Throughout his account, Cull makes interesting observations about his captors, many of which confirm widespread contemporary Allied perceptions of the German people, namely, that they were bloodthirsty and ruthless.

However, at various points, Cull acknowledges that among his captors were decent Germans who treated him well.

Similarly, he notes how southern Germans differed markedly from other Germans in their political opinions and were sometimes quite critical of the Kaiser and the war.

It seems that Cull and his fellow POWs were reasonably treated by the Germans. One problem the Germans faced was feeding the prisoners, as they were desperately short of food themselves.

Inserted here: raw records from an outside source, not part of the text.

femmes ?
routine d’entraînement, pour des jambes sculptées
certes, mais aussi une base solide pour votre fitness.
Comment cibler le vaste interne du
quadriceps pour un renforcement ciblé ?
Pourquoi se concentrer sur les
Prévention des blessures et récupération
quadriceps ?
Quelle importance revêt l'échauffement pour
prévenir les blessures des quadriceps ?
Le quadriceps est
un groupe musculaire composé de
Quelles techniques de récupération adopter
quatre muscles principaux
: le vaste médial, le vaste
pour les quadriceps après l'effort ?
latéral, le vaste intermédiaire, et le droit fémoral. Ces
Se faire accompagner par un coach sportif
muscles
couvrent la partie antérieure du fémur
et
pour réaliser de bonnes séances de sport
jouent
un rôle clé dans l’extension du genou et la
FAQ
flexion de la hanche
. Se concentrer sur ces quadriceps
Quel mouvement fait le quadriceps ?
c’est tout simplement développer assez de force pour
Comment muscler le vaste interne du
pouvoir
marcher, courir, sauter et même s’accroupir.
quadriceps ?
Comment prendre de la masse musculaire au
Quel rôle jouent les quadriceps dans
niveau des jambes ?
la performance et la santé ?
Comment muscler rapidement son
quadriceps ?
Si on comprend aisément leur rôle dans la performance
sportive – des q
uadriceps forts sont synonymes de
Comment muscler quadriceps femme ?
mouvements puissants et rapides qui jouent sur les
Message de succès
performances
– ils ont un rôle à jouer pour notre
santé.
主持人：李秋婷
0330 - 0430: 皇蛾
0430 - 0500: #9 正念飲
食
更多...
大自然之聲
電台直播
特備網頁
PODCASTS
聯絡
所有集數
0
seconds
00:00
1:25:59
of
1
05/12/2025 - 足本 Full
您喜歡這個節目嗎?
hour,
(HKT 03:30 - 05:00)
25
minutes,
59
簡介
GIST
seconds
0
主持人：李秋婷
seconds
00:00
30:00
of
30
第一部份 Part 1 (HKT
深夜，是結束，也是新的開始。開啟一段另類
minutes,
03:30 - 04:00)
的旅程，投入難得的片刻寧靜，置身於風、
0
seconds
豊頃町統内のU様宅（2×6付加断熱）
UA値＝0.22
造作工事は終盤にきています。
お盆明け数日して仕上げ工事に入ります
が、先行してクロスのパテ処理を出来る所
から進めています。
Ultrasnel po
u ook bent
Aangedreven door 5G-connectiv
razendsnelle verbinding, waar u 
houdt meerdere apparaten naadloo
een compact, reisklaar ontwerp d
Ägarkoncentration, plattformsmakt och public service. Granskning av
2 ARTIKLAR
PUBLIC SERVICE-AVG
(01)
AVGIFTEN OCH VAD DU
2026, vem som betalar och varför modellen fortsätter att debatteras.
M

Cull recalls the POWs’ gratitude for Red Cross food parcels which were delivered to British and Dominion prisoners, often meaning they were better fed than their captors!

At the end of 1917 Cull was repatriated to Switzerland under provisions of the Hague Convention (1907), which allowed for wounded POWs, deemed incapable of active service, to be sent to a neutral country.

In the last section of his work, he reflects fondly on the kind treatment given by the Swiss to wounded men such as himself.

He was eventually repatriated to England, before returning to Australia.

Both Sides of the Wire is a fascinating account of a largely forgotten facet of Australia’s involvement in World War I. The republication of a first-hand account of an Australian World War I POW — in this instance edited by Australian War Memorial historian Aaron Pegram — is a welcome addition to autobiographical accounts of war service.